### Textauszug

Wenn Politiker ausrasten: Wahlkampf und die Nerven von Redakteuren wie Kämpfern
Der Wahlkampf in Thüringen war ein heftiger. Es deutet sich ein Wechsel an, und ein Novum in der deutschen Geschichte: Der erste deutsche Ministerpräsident von den Linken, der Nachfolge-Partei der SED – im 25. Jahr nach dem Fall der Mauer.
Selten thematisieren Redakteure, was sich alles zwischen Politikern und Redaktionen abspielt. Mirko Krüger, Desk-Chef der Thüringer Allgemeine, hat in einem Leitartikel auf der Titelseite die „Misstöne im Thüringer Wahlkampf“ erklärt:
Je näher die Entscheidung rückt, umso mehr liegen die Nerven vieler Kandidaten blank. Das bekommen auch Journalisten zu spüren. Seit Tagen häufen sich Anrufe von Politikern in der Redaktion; wohlgemerkt: von Politikern aus nahezu jedem politischen Lager.

######
### Datenauszüge

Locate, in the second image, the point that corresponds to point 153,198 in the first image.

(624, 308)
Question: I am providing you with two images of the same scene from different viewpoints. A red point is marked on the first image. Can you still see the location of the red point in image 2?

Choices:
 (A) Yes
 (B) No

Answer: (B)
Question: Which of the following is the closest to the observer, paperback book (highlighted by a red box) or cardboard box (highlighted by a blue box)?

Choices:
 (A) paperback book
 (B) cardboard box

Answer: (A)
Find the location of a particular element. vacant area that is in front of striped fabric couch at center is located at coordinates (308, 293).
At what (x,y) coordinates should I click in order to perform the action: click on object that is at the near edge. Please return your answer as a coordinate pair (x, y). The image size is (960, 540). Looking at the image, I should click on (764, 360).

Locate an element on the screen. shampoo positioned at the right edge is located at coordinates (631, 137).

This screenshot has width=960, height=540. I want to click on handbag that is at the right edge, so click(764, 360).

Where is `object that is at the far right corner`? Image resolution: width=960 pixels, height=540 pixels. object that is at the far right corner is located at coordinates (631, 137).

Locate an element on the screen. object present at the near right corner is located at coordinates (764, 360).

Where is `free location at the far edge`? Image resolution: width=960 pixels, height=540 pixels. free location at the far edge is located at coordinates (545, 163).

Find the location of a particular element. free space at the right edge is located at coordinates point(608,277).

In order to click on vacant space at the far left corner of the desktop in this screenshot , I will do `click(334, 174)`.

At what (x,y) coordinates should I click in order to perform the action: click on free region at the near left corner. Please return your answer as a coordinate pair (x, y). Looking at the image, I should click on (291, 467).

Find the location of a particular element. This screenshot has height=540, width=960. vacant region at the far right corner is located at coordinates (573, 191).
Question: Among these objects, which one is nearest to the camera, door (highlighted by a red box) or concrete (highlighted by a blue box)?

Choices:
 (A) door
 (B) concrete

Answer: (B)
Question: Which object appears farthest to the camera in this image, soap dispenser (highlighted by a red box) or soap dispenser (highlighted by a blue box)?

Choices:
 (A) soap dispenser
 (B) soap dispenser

######

# Aufgaben
#1 Beantworte die folgenden Fragen zum Textauszug über den Thüringer Wahlkampf.
(a) Welche Funktion hat Mirko Krüger bei der Thüringer Allgemeine?
(b) Im wievielten Jahr nach dem Fall der Mauer findet der Wechsel statt, der sich laut Text andeutet?
(c) Aus welchen politischen Lagern kommen die Politiker, die in der Redaktion anrufen?
#2 Gib aus den Einträgen die Zeilen unverändert wieder, beginnend mit der Zeile, die „Locate an element on the screen. object“ enthält, bis einschließlich der Zeile, die „In order to click“ enthält.

# Lösungen
#1
(a) Er ist Desk-Chef der Thüringer Allgemeine.
(b) Im 25. Jahr nach dem Fall der Mauer.
(c) Aus nahezu jedem politischen Lager.

#2
Locate an element on the screen. object present at the near right corner is located at coordinates (764, 360).

Where is `free location at the far edge`? Image resolution: width=960 pixels, height=540 pixels. free location at the far edge is located at coordinates (545, 163).

Find the location of a particular element. free space at the right edge is located at coordinates point(608,277).

In order to click on vacant space at the far left corner of the desktop in this screenshot , I will do `click(334, 174)`.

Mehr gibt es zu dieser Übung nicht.